413 milliards d'euros pour nos armées sur sept ans et 69 milliards rien que pour l'année 2030 : c'est le doublement du budget militaire que vous demandez au Parlement de voter, afin de suivre le Président de la République, qui a théorisé l'idée que la France devait avoir une guerre d'avance et participer à la course mondiale à l'armement. Pour financer ce budget, des coupes claires sont annoncées dans nos services publics et les Français sont appelés à se serrer la ceinture ou à travailler plus longtemps – nous en reparlerons demain.
Après les dividendes de la paix, voici venus ceux d'une économie de guerre et l'industrie de l'armement se frotte les mains en espérant les recueillir. Le financement de notre industrie de défense va aussi dépendre de plus en plus de l'export et de ventes d'armes dans le monde, au risque de nourrir encore plus les guerres et les conflits.
Alors oui, le débat est sérieux, car la sécurité de la nation et de nos concitoyens, en tout point du territoire, est non négociable. Nous devons avoir la même exigence de sécurité et de protection pour tous, qu'ils habitent dans l'Hexagone, en Polynésie, aux Antilles, en Guyane ou dans l'océan Indien. Nous devons garantir notre autonomie stratégique, protéger la deuxième surface maritime la plus importante au monde – tout comme nos fonds marins –, préserver l'espace de toute militarisation, prévenir les cyberattaques qui se développent, empêcher toute attaque terroriste, être aux côtés de nos soldats en leur fournissant le meilleur matériel, sans dépendre de technologies et de puissances étrangères.
Tout cela impose du sérieux, sans arrière-pensée politicienne : c'est bien ce qui a caractérisé nos débats, ici, à l'Assemblée nationale.
Mais, monsieur le ministre des armées, nous ne nous retrouvons pas dans cette loi de programmation militaire (LPM), dans votre modèle d'armée qui découle d'une stratégie militaire toujours au service de l'Otan et de la politique étrangère des États-Unis. Nous voulons, au contraire, garantir l'autonomie stratégique de la France et contribuer à celle de l'Europe – réellement –, investir dans la diplomatie et la coopération avec les peuples du monde, tout en veillant à ce que la France ait les moyens d'assurer sa défense.
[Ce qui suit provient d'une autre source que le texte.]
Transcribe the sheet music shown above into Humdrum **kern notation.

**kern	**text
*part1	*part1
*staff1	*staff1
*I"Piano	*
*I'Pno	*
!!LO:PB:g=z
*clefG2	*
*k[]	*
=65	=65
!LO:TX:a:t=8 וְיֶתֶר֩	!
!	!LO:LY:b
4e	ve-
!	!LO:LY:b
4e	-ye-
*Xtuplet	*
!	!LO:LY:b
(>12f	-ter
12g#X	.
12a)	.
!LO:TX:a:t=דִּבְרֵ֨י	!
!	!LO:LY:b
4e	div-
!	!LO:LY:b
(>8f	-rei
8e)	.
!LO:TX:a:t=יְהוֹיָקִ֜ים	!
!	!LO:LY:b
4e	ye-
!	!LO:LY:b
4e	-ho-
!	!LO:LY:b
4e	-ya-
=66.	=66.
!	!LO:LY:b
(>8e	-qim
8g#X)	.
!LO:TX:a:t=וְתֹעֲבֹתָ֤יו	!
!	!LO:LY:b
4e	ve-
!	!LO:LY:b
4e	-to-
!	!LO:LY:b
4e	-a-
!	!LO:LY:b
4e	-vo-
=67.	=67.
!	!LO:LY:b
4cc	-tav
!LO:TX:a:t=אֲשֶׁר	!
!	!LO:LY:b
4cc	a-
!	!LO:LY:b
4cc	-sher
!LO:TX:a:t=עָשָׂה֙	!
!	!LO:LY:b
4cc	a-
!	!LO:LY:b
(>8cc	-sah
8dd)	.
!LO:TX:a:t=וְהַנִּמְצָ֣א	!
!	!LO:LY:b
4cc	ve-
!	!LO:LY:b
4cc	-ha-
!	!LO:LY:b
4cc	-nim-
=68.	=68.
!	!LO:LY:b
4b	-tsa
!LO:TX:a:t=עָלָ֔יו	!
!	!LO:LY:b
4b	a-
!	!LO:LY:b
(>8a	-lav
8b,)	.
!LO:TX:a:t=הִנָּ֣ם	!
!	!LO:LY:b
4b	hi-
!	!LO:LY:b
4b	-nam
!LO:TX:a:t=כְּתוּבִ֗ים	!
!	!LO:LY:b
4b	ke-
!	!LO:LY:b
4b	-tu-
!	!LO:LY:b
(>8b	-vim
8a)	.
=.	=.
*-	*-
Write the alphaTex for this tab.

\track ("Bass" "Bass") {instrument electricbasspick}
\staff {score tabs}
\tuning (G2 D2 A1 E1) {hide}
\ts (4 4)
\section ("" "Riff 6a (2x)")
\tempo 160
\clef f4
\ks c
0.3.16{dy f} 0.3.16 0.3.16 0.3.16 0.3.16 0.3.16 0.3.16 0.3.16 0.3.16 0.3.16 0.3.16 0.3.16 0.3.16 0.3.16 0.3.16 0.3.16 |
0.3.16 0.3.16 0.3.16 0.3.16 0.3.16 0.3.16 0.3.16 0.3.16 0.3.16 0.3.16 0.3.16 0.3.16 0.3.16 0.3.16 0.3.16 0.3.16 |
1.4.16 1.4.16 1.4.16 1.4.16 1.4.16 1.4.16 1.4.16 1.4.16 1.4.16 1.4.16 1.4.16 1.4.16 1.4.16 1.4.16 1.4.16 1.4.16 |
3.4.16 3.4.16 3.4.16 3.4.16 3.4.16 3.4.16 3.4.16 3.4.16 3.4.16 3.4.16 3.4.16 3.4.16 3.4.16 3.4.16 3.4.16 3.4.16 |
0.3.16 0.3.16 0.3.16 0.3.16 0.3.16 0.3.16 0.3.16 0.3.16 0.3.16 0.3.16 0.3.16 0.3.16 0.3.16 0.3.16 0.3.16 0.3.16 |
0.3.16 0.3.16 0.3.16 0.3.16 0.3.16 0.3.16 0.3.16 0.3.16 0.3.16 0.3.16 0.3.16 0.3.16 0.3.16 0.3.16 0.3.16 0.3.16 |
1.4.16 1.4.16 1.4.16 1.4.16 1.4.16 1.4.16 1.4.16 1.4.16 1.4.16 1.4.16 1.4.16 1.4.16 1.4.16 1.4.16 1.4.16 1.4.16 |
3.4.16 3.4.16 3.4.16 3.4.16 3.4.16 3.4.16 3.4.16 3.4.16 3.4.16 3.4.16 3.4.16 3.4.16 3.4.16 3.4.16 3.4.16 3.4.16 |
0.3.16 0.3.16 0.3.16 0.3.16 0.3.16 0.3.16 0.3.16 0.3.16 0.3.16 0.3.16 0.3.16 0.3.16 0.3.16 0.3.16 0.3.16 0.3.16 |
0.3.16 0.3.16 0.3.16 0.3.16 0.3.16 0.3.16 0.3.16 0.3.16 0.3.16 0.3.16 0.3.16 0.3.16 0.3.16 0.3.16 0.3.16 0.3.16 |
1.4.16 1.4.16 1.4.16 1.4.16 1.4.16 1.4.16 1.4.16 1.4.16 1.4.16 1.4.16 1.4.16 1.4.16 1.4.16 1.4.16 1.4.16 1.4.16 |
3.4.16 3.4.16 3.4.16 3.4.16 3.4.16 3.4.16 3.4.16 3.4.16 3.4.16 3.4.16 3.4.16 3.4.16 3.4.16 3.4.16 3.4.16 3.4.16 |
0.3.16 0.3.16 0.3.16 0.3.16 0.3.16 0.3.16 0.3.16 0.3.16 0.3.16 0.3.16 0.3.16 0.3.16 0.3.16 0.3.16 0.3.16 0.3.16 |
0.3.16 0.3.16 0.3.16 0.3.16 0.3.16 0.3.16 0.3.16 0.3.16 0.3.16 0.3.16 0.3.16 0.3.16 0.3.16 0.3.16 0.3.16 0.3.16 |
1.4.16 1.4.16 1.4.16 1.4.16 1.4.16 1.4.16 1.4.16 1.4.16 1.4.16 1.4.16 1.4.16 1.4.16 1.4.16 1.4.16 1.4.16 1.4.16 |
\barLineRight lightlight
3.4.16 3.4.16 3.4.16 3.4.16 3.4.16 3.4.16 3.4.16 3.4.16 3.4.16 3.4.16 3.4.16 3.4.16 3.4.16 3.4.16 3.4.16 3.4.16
Avec cette LPM, vous faites avant tout le choix d'investir dans une armée de projection, prête à faire la guerre partout, sans que nous nous interrogions sur ces vingt dernières années d'interventionnisme. Envoyer nos soldats en Libye, en Afghanistan ou au Sahel n'a pas fait reculer le terrorisme. D'ailleurs, nos soldats n'y sont pour rien : ce sont plutôt les choix politiques qui les ont conduits là-bas qui doivent nous interroger.
Ce modèle expéditionnaire que vous voulez développer, symbolisé par le porte-avions de nouvelle génération à 10 milliards d'euros, est non seulement dangereux politiquement, mais aussi coûteux, très coûteux. Les investissements qu'il requiert nous privent d'investir dans du matériel militaire comme des frégates, des patrouilleurs, des hélicoptères qui, par exemple, seraient nécessaires à la défense de nos territoires d'outre-mer. Nous ne sommes pas les seuls à le déplorer : certains militaires ont aussi exprimé leurs craintes à ce sujet.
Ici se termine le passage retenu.